7. A method according to claim 1, 2, 3, 4 or 5, charac-terised in that the duration of the first threshold is adjustable in the range from zero to 150 ns.

8. A device for ultrasonic measurement of transit time in liquid or solid test pieces, using a pulse reflection method, comprising a comparator connected to a main amplifier and having an output at which a pulse for stopping the transit-time measurement appears, characterised in that the comparator is connected to an adjusting device which is triggered by the echo start signal and initially generates an analog or digital voltage having a value as per the first threshold, followed by a voltage which decreases down a slope and finally delivers a voltage having a value as per a second threshold.

9. A device according to claim 8, characterised in that the echo start signal is delayed.

10. A device according to claim 9, characterised in that the adjusting device comprises a potentiometer for adjusting the voltage of the first threshold, a potentiometer for adjusting the duration of the decrease in voltage to the height of the second threshold, and a potentiometer for adjusting the height of the second threshold.

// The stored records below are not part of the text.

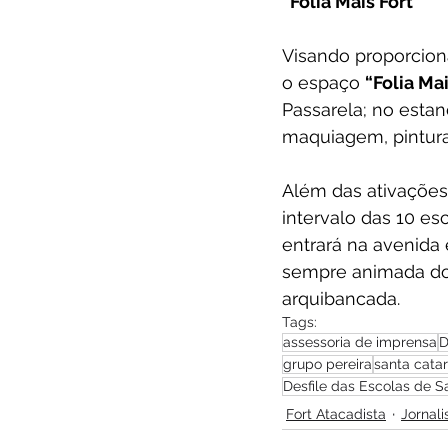
“Folia Mais Fort”
Visando proporciona
o espaço 
“Folia Mai
Passarela; no estan
maquiagem, pintura c
Além das ativações 
intervalo das 10 es
entrará na avenida 
sempre animada do 
arquibancada. 
Tags:
assessoria de imprensa
D
grupo pereira
santa catar
Desfile das Escolas de 
Fort Atacadista
Jornal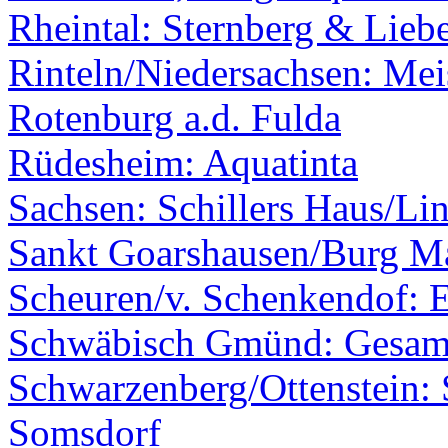
Rheintal: Sternberg & Lieb
Rinteln/Niedersachsen: Mei
Rotenburg a.d. Fulda
Rüdesheim: Aquatinta
Sachsen: Schillers Haus/Li
Sankt Goarshausen/Burg M
Scheuren/v. Schenkendof: 
Schwäbisch Gmünd: Gesamt
Schwarzenberg/Ottenstein: 
Somsdorf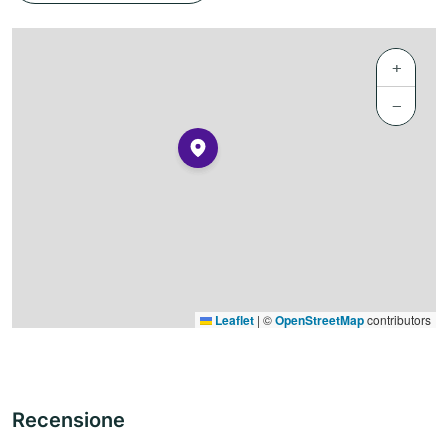
+
−
Leaflet
|
©
OpenStreetMap
contributors
Recensione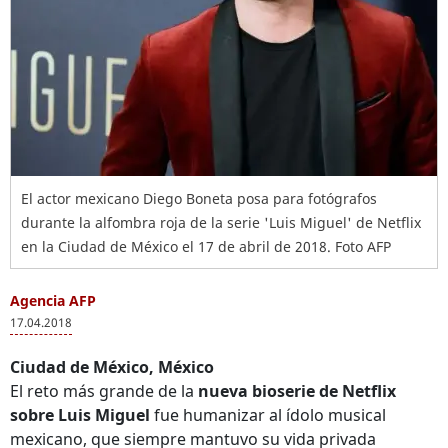
El actor mexicano Diego Boneta posa para fotógrafos
durante la alfombra roja de la serie 'Luis Miguel' de Netflix
en la Ciudad de México el 17 de abril de 2018. Foto AFP
Agencia AFP
17.04.2018
Ciudad de México, México
El reto más grande de la
nueva bioserie de Netflix
sobre Luis Miguel
fue humanizar al ídolo musical
mexicano, que siempre mantuvo su vida privada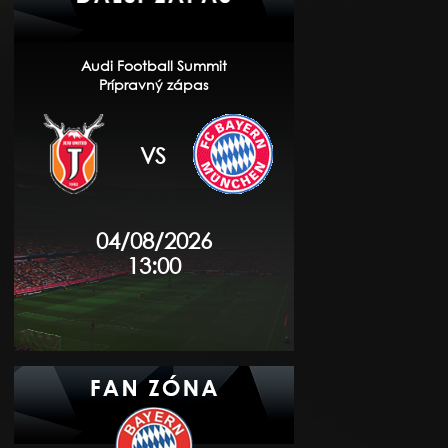
Audi Football Summit
Prípravný zápas
VS
04/08/2026
13:00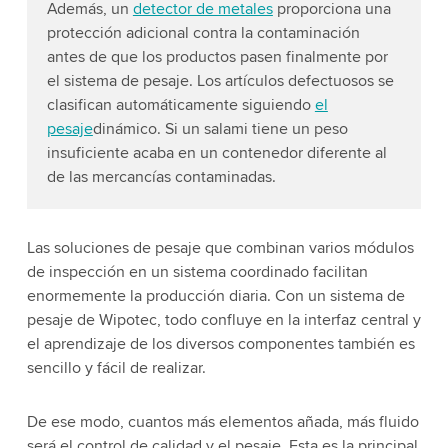
Además, un
detector de metales
proporciona una
protección adicional contra la contaminación
antes de que los productos pasen finalmente por
el sistema de pesaje. Los artículos defectuosos se
clasifican automáticamente siguiendo
el
pesaje
dinámico. Si un salami tiene un peso
insuficiente acaba en un contenedor diferente al
de las mercancías contaminadas.
Las soluciones de pesaje que combinan varios módulos
de inspección en un sistema coordinado facilitan
enormemente la producción diaria. Con un sistema de
pesaje de Wipotec, todo confluye en la interfaz central y
el aprendizaje de los diversos componentes también es
sencillo y fácil de realizar.
De ese modo, cuantos más elementos añada, más fluido
será el control de calidad y el pesaje. Esta es la principal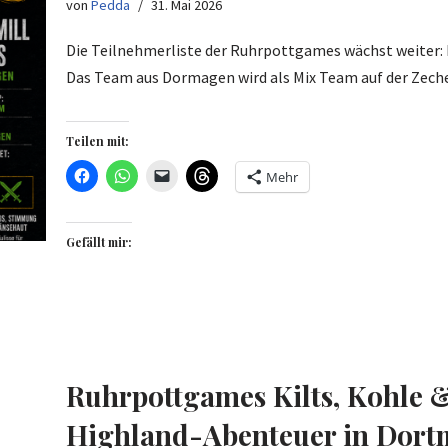
von
Pedda
31. Mai 2026
Die Teilnehmerliste der Ruhrpottgames wächst weiter: D
Das Team aus Dormagen wird als Mix Team auf der Ze
Teilen mit:
Mehr
Gefällt mir:
Ruhrpottgames Kilts, Kohle 
Highland-Abenteuer in Dor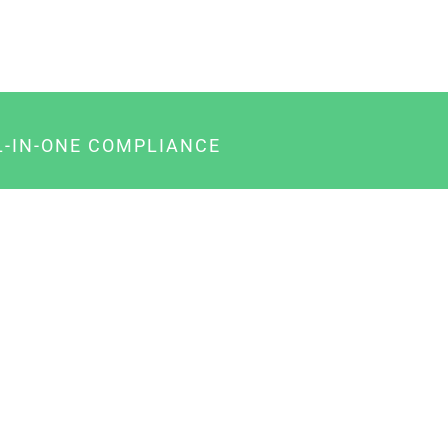
L-IN-ONE COMPLIANCE
gency-Paket für Agenturen
usiness-Paket für Unternehmer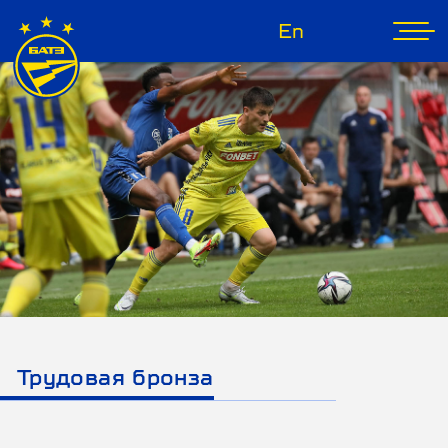
En
Трудовая бронза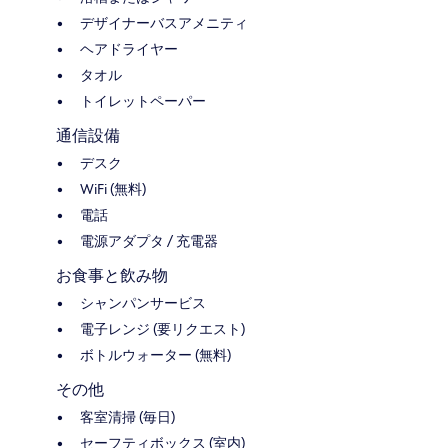
デザイナーバスアメニティ
ヘアドライヤー
タオル
トイレットペーパー
通信設備
デスク
WiFi (無料)
電話
電源アダプタ / 充電器
お食事と飲み物
シャンパンサービス
電子レンジ (要リクエスト)
ボトルウォーター (無料)
その他
客室清掃 (毎日)
セーフティボックス (室内)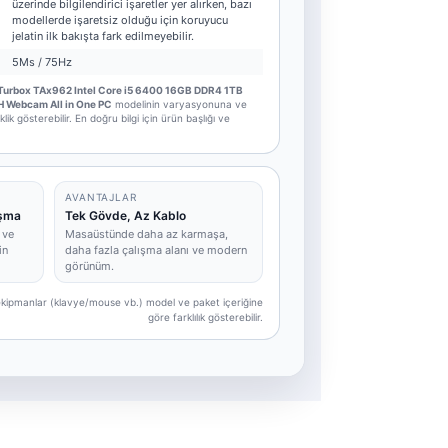
üzerinde bilgilendirici işaretler yer alırken, bazı
modellerde işaretsiz olduğu için koruyucu
jelatin ilk bakışta fark edilmeyebilir.
5Ms / 75Hz
Turbox TAx962 Intel Core i5 6400 16GB DDR4 1TB
 Webcam All in One PC
modelinin varyasyonuna ve
k gösterebilir. En doğru bilgi için ürün başlığı ve
AVANTAJLAR
ışma
Tek Gövde, Az Kablo
 ve
Masaüstünde daha az karmaşa,
in
daha fazla çalışma alanı ve modern
görünüm.
e ekipmanlar (klavye/mouse vb.) model ve paket içeriğine
göre farklılık gösterebilir.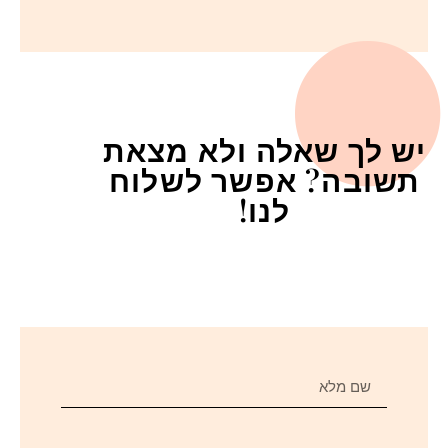
יש לך שאלה ולא מצאת
תשובה? אפשר לשלוח
לנו!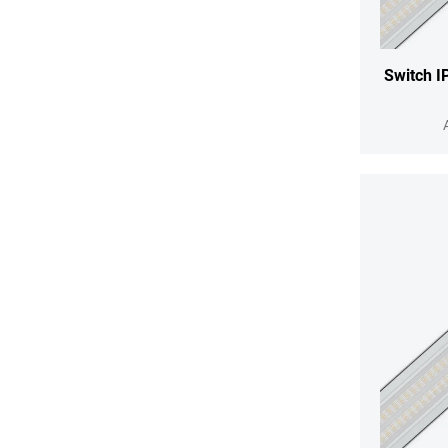
Switch I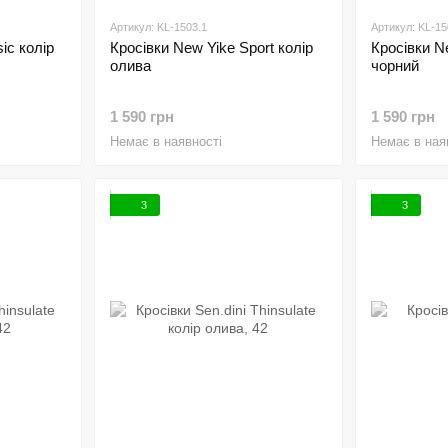
Артикул: KL-1503.1
Артикул: KL-15
ic колір
Кросівки New Yike Sport колір
Кросівки Ne
олива
чорний
1 590 грн
1 590 грн
Немає в наявності
Немає в ная
3
3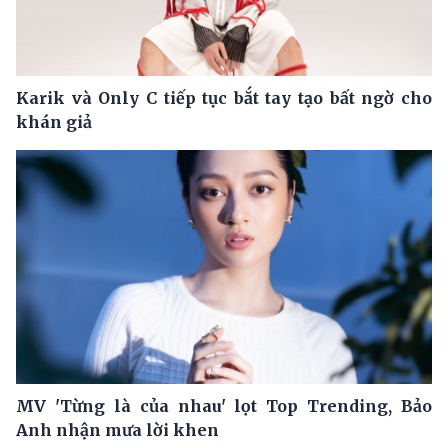
Karik và Only C tiếp tục bắt tay tạo bất ngờ cho
khán giả
MV 'Từng là của nhau' lọt Top Trending, Bảo
Anh nhận mưa lời khen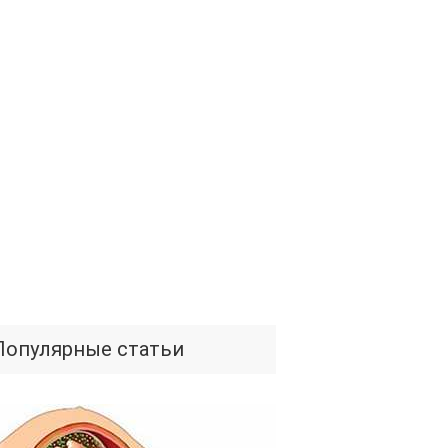
Популярные статьи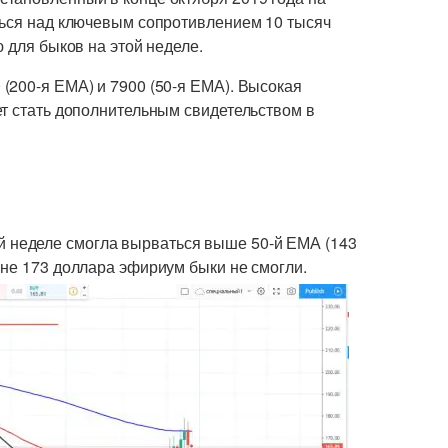
ться над ключевым сопротивлением 10 тысяч
 для быков на этой неделе.
(200-я ЕМА) и 7900 (50-я ЕМА). Высокая
ет стать дополнительным свидетельством в
неделе смогла вырваться выше 50-й ЕМА (143
вне 173 доллара эфириум быки не смогли.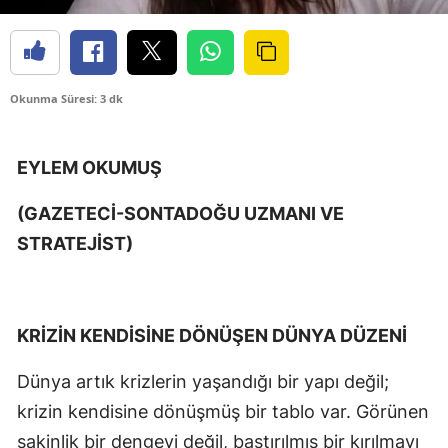
Okunma Süresi: 3 dk
EYLEM OKUMUŞ
(GAZETECİ-SONTADOĞU UZMANI VE
STRATEJİST)
KRİZİN KENDİSİNE DÖNÜŞEN DÜNYA DÜZENİ
Dünya artık krizlerin yaşandığı bir yapı değil;
krizin kendisine dönüşmüş bir tablo var. Görünen
sakinlik bir dengeyi değil, bastırılmış bir kırılmayı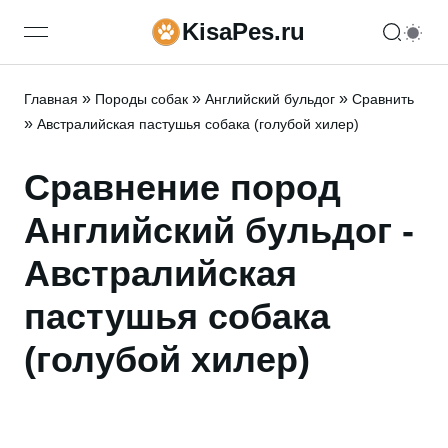
KisaPes.ru
open navigation menu
»
»
»
Главная
Породы собак
Английский бульдог
Сравнить
»
Австралийская пастушья собака (голубой хилер)
Сравнение пород
Английский бульдог -
Австралийская
пастушья собака
(голубой хилер)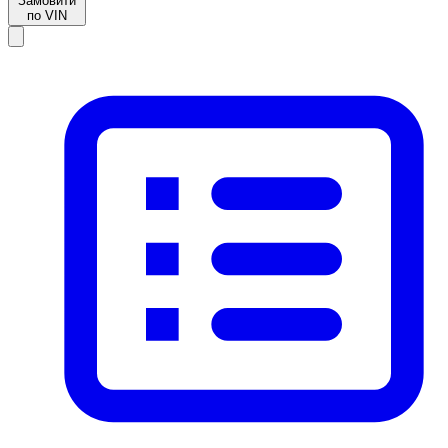
Замовити
по VIN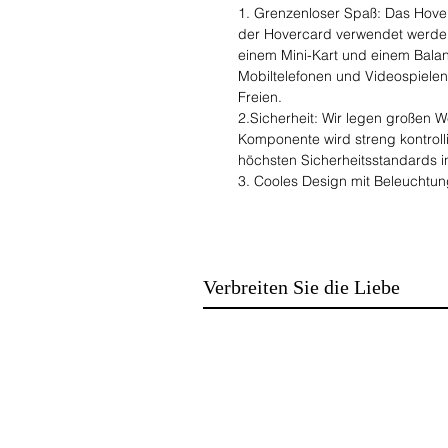
1. Grenzenloser Spaß: Das Hover
der Hovercard verwendet werde
einem Mini-Kart und einem Balan
Mobiltelefonen und Videospielen
Freien.
2.Sicherheit: Wir legen großen W
Komponente wird streng kontrolli
höchsten Sicherheitsstandards i
3. Cooles Design mit Beleuchtun
Banlance-Scooter wunderbar au
4. Starke Motorleistung: 2 stark
Höchstgeschwindigkeit von 15 km
Sitz macht es mehr Spaß.
Verbreiten Sie die Liebe
5.Bluetooth: Genießen Sie Ihre 
Bluetooth über den eingebauten
Technische Daten:
Nettogewicht: 8 kg
Batterie: Wiederaufladbare Lithi
Material: ABS + PC
Belastung: 20-120 kg
Höchstgeschwindigkeit: &lt; 15 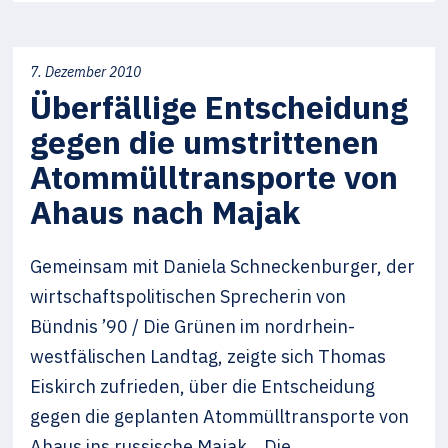
7. Dezember 2010
Überfällige Entscheidung
gegen die umstrittenen
Atommülltransporte von
Ahaus nach Majak
Gemeinsam mit Daniela Schneckenburger, der
wirtschaftspolitischen Sprecherin von
Bündnis ’90 / Die Grünen im nordrhein-
westfälischen Landtag, zeigte sich Thomas
Eiskirch zufrieden, über die Entscheidung
gegen die geplanten Atommülltransporte von
Ahaus ins russische Majak. Die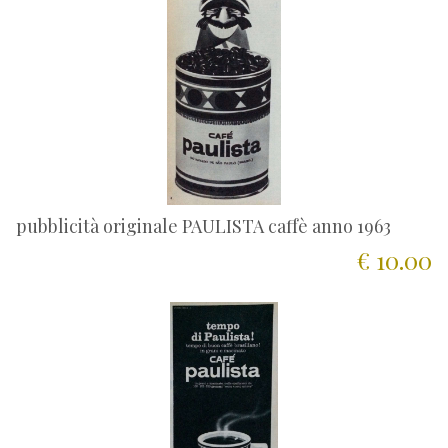
pubblicità originale PAULISTA caffè anno 1963
€ 10.00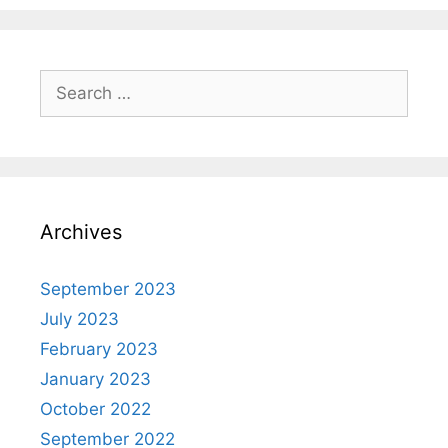
Archives
September 2023
July 2023
February 2023
January 2023
October 2022
September 2022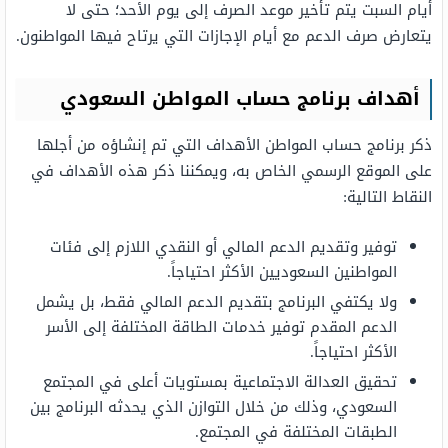
أيام السبت يتم تأخير موعد الصرف إلى يوم الأحد؛ حتى لا
يتعارض صرف الدعم مع أيام الإجازات التي يرتاح فيها المواطنون.
أهداف برنامج حساب المواطن السعودي
ذكر برنامج حساب المواطن الأهداف التي تم إنشاؤه من أجلها
على الموقع الرسمي الخاص به، ويمكننا ذكر هذه الأهداف في
النقاط التالية:
توفير وتقديم الدعم المالي أو النقدي اللازم إلى فئات
المواطنين السعوديين الأكثر احتياجاً.
ولا يكتفي البرنامج بتقديم الدعم المالي فقط، بل يشمل
الدعم المقدم توفير خدمات الطاقة المختلفة إلى الأسر
الأكثر احتياجاً.
تحقيق العدالة الاجتماعية بمستويات أعلى في المجتمع
السعودي، وذلك من خلال التوازن الذي يحدثه البرنامج بين
الطبقات المختلفة في المجتمع.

11. A device according to claim 8, characterised in that the adjusting device comprises a store in which the voltage value of the first threshold, the duration and the function determining the decrease along the slope, and the voltage value of the second threshold are stored in digital form, and the contents of the store is called in by the transmitter pulse.

12. A device according to claim 11, characterised in that the store is a freely programmable store.

13. A device according to claim 11, characterised in that an A/D converter is provided between the main amplifier and the junction point U and the subsequent signal processing is digital.

14. A device according to claim 8 or 10, characterised in that the adjusting device also comprises an adjusting element for setting a measurement-blocking time tt beginning with the echo start signal.

15. A device according to claim 14, characterised in that the adjusting element is a potentiometer.